In most cases, the heifer will be 600 pounds or more.
What to do with a Freemartin?
While you may not be able to prevent freemartinism, early diagnosis is important as it can save you some costs, specifically with regards to feeding and development.
Almost nine out of ten freemartins are abnormal. This simply means they can’t conceive and yield milk. It’s usually better to keep them for beef or sell them for beef.
Most cows won’t agree to nurse two twin calves but those that do usually require up to 13 percent more energy to keep their body condition. Not to mention the extra suckling pressure they have to deal with.
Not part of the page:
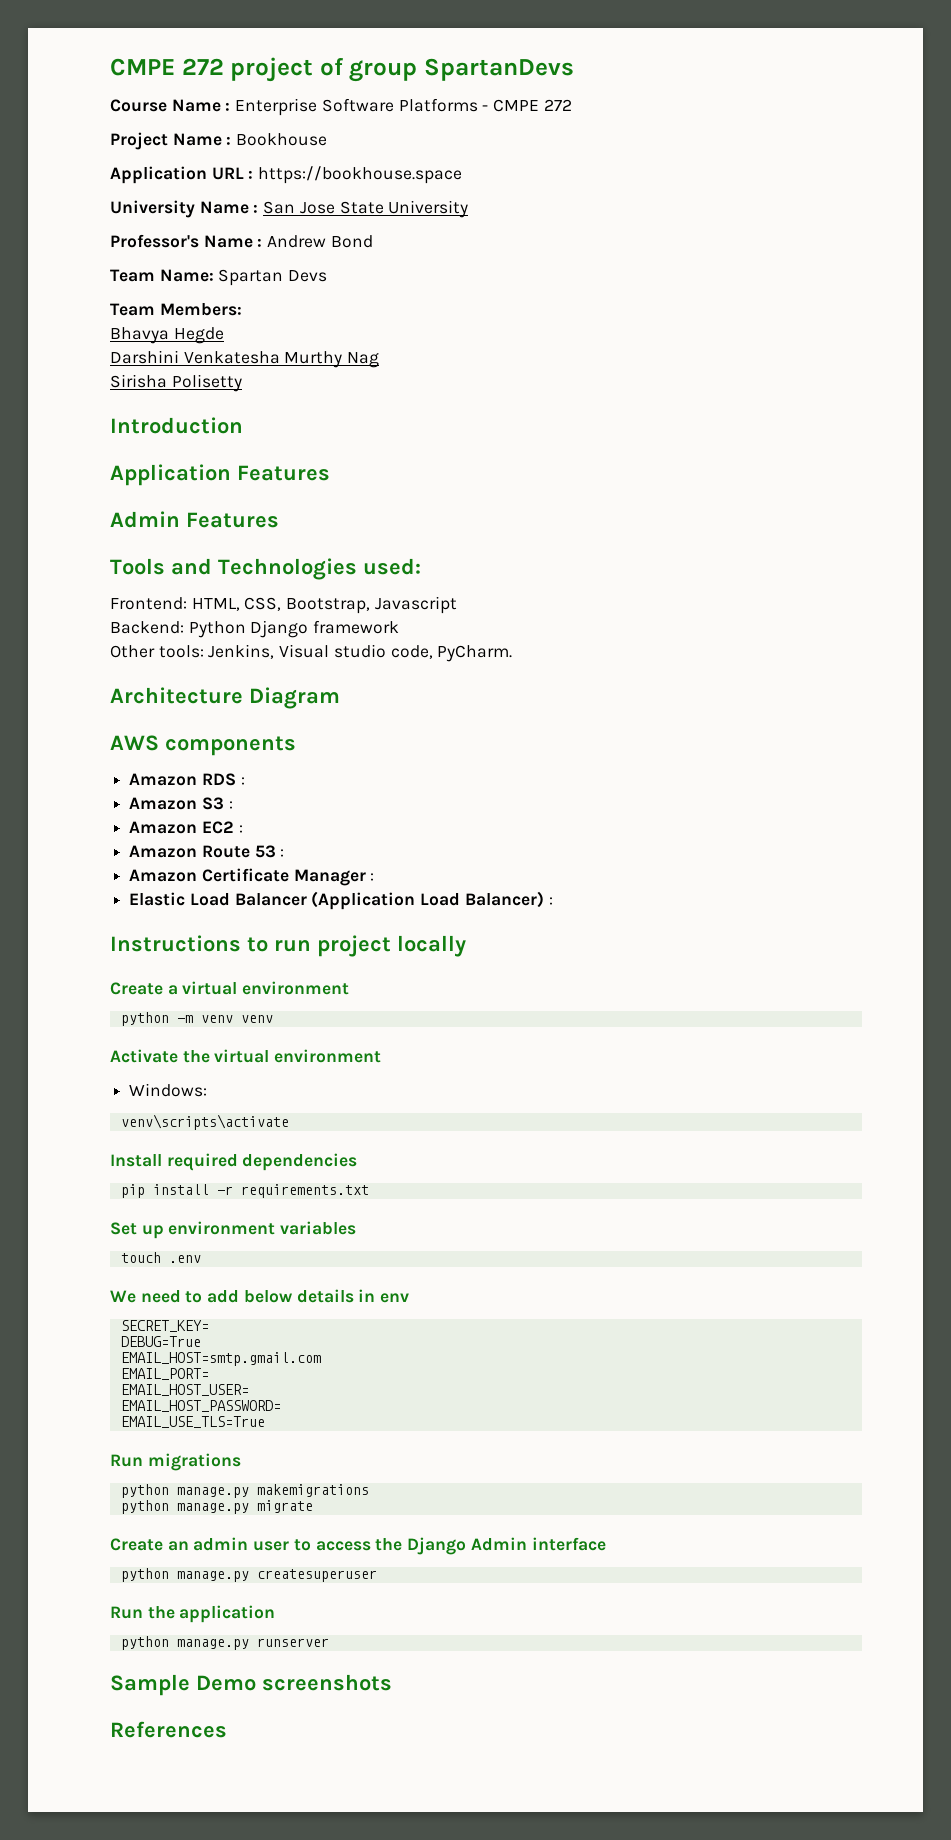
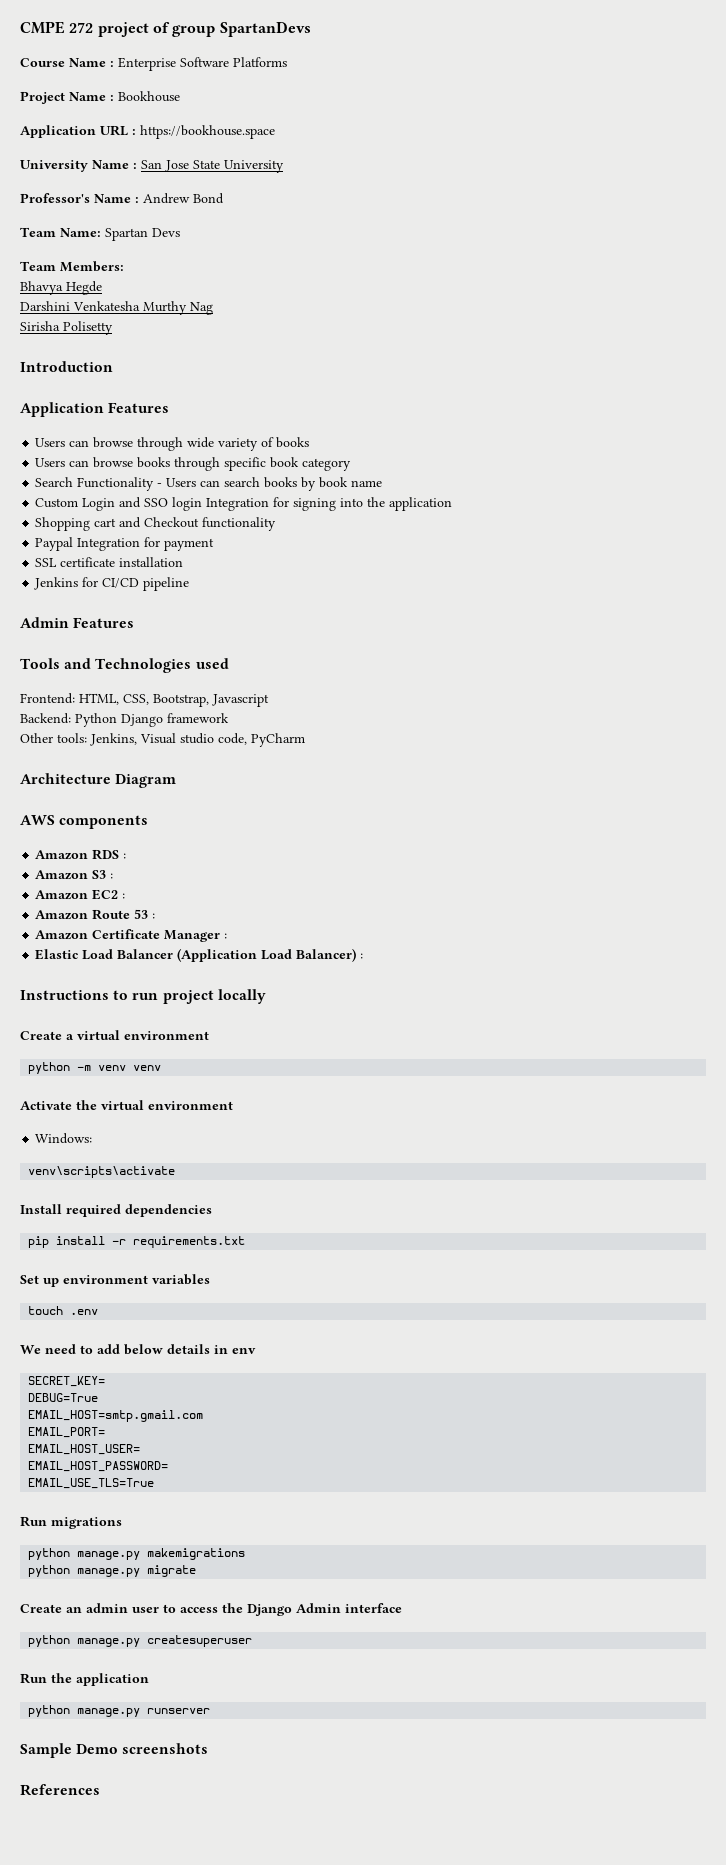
[482,99,572,112] - CMPE 272 -> (287, 62) none
(330, 473) none -> [35,437,310,451] [35,457,352,471] [35,477,383,491] [35,497,453,511] [35,517,277,531] [35,537,215,551] [35,557,184,567] [34,577,190,591] // Users can browse through wide variety of books // Users can browse books through specific book category // Search Functionality - Users can search books by book name // Custom Login and SSO login Integration for signing into the application // Shopping cart and Checkout functionality // Paypal Integration for payment // SSL certificate installation // Jenkins for CI/CD pipeline
[363,558,421,575] used: -> [195,658,229,669] used
[437,645,513,662] PyCharm. -> [251,733,305,747] PyCharm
Consequently, such cows usually take a longer time to rebreed for subsequent seasons.
Thus, except a freemartin has been tested and found to be “normal”, she’s better off as beef.
However, if she’s among the less than 10 percent normal freemartins, then you can keep her just like any other normal heifer.
Conclusion: How to tell if a heifer is a freemartin
There you have it – how to tell if a heifer is a freemartin.
Carrying out a blood test is probably the most accurate way of identifying a freemartin heifer if you don’t want to wait till she’s old enough. Anyways, it’s better advice to spot them early and save yourself the extra cost and trouble.
While not all freemartins are sterile, most (or at least 90 percent) are. The best way to know is to have the vet test her. If she’s sterile, then I would probably keep her for beef. Selling her as a replacement shouldn’t be an option if you have the interest of the new owner at heart.